Optimizer Transformations: View Merging part 2

This is the second of two posts on view merging. See the first post for the basics of view merging, how it works for simple select-project-join views and views appearing in outer joins, and why one of these views might not be merged. In this post we'll cover complex view merging.

Complex View Merging

We use the term "complex view merging" to describe merging of group by and distinct views. Like simple view merging, this allows the optimizer to consider additional join orders and access paths. In addition, the evaluation of the group-by/distinct operation can be delayed until after the joins have been evaluated. Delayed evaluation of group-by can make performance better or worse depending on the characteristics of the data. Delaying a group-by until after joins can result in a reduction in the data set on which the group-by operation is to be performed, if joins are filtering; on the other hand, early group-by can reduce the amount of data to be processed by subsequent joins or the joins could explode the amount of data to undergo group-by. The same is true for distinct operations. Because it is not always better to merge such a view, we choose whether to use this transformation in a cost-based manner. The two options - with and without view merging - are each costed by the optimizer, and we choose to merge the view only if it is cheaper to do so.

----

== WORK TO COMPLETE ==
In the view merging post, what does the term "complex view merging" describe? The material that comes next is separate from the view merging post.

== PROVIDED MATERIAL ==

----

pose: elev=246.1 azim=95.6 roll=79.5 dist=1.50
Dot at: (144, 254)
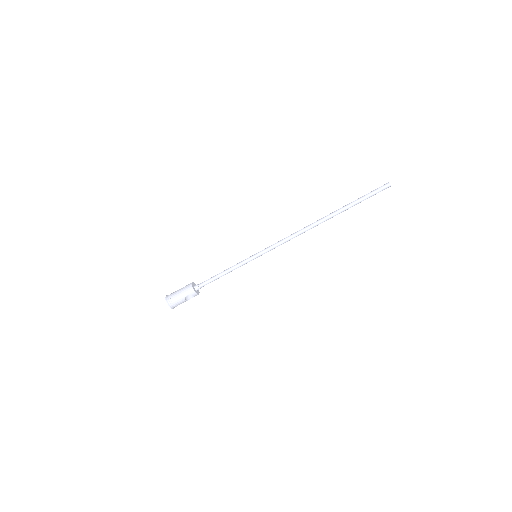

----

== REPLY ==
It describes the merging of group by and distinct views.